Our results evidence that North Africa has not only acted as a sink of different human migrations, but also as a source and as a bidirectional corridor. North Africa’s role as a corridor is evidenced by the European lineages mentioned earlier that crossed the Gibraltar strait and the Sahara and are nowadays present in both North African and sub-Saharan populations. Our results, in agreement with previous studies19, also indicate that some lineages took the opposite direction. In fact, most of the North African clades with sub-Saharan origin contain sequences sampled in Europe (Suppl. Figs. 2124). Finally, North Africa’s role as a source is evidenced by the presence of the autochthonous M1 and U6 sequences outside North Africa. Our results, despite focusing just on lineages present in the Aurès region, point to a roughly uninterrupted geneflow from North Africa mainly towards Southern Europe, since at least ~ 5000 ybp as suggested by the coalescence ages inferred from most of the European specific U6 and M1 clades observed. This agrees with previous results that point out higher historic spreads of North African lineages possibly during Phoenician rule, the Roman empire or the Arab expansion19.

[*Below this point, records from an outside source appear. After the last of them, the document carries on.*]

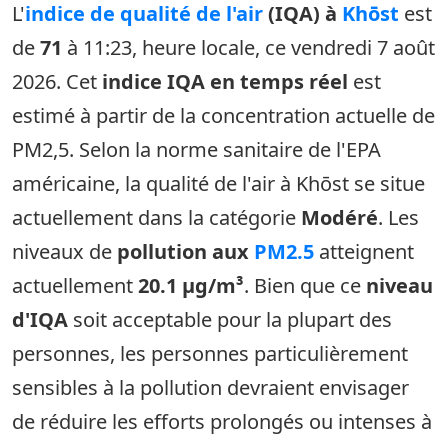
L'
indice de qualité de l'air
(IQA) à
Khōst
est
de
71
à 11:23, heure locale, ce vendredi 7 août
2026. Cet
indice IQA en temps réel
est
estimé à partir de la concentration actuelle de
PM2,5. Selon la norme sanitaire de l'EPA
américaine, la qualité de l'air à Khōst se situe
actuellement dans la catégorie
Modéré
. Les
niveaux de
pollution aux
PM2.5
atteignent
actuellement
20.1 µg/m³
. Bien que ce
niveau
d'IQA
soit acceptable pour la plupart des
personnes, les personnes particulièrement
sensibles à la pollution devraient envisager
de réduire les efforts prolongés ou intenses à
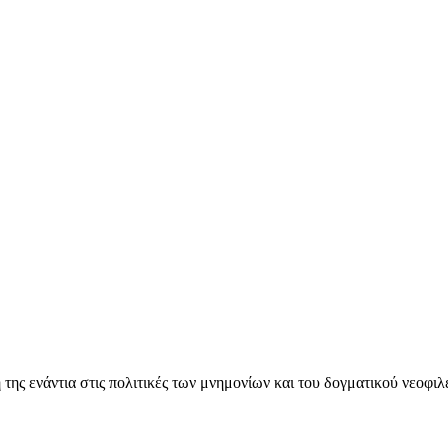
ς ενάντια στις πολιτικές των μνημονίων και του δογματικού νεοφι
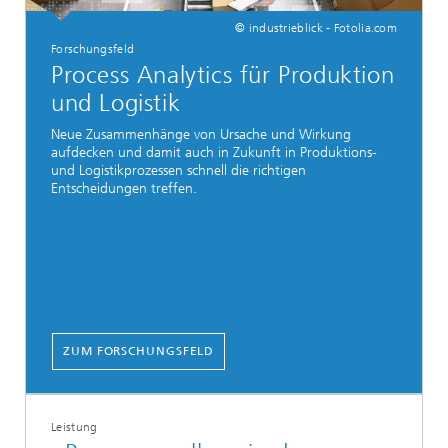
© industrieblick - Fotolia.com
Forschungsfeld
Process Analytics für Produktion
und Logistik
Neue Zusammenhänge von Ursache und Wirkung
aufdecken und damit auch in Zukunft in Produktions-
und Logistikprozessen schnell die richtigen
Entscheidungen treffen.
ZUM FORSCHUNGSFELD
Leistung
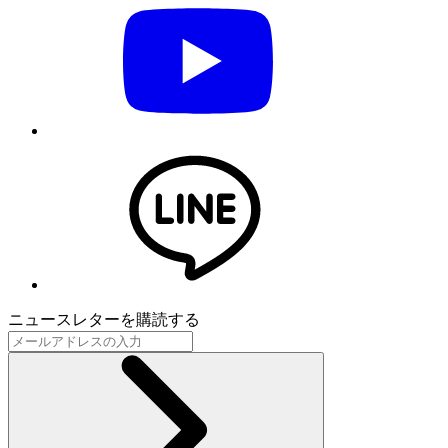
ニュースレターを購読する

This present work, despite the multiple studies focused on specific haplogroups within North Africa15,17,18,21,58, constitutes the first population-based whole mitogenome study of a mainland North African population. This, although it represents a positive effort to increase the representation of undersampled populations in public databases and in the literature, can also give rise to potential limitations. Due to the limited number of publicly available mitochondrial genomes from sub-Saharan Africa and North Africa in comparison with Europe, we need to be cautious when interpreting these results, since African populations remain largely uncharacterized from a population genetics standpoint and some of the phylogeographic inferences might change with the addition of more genetic data.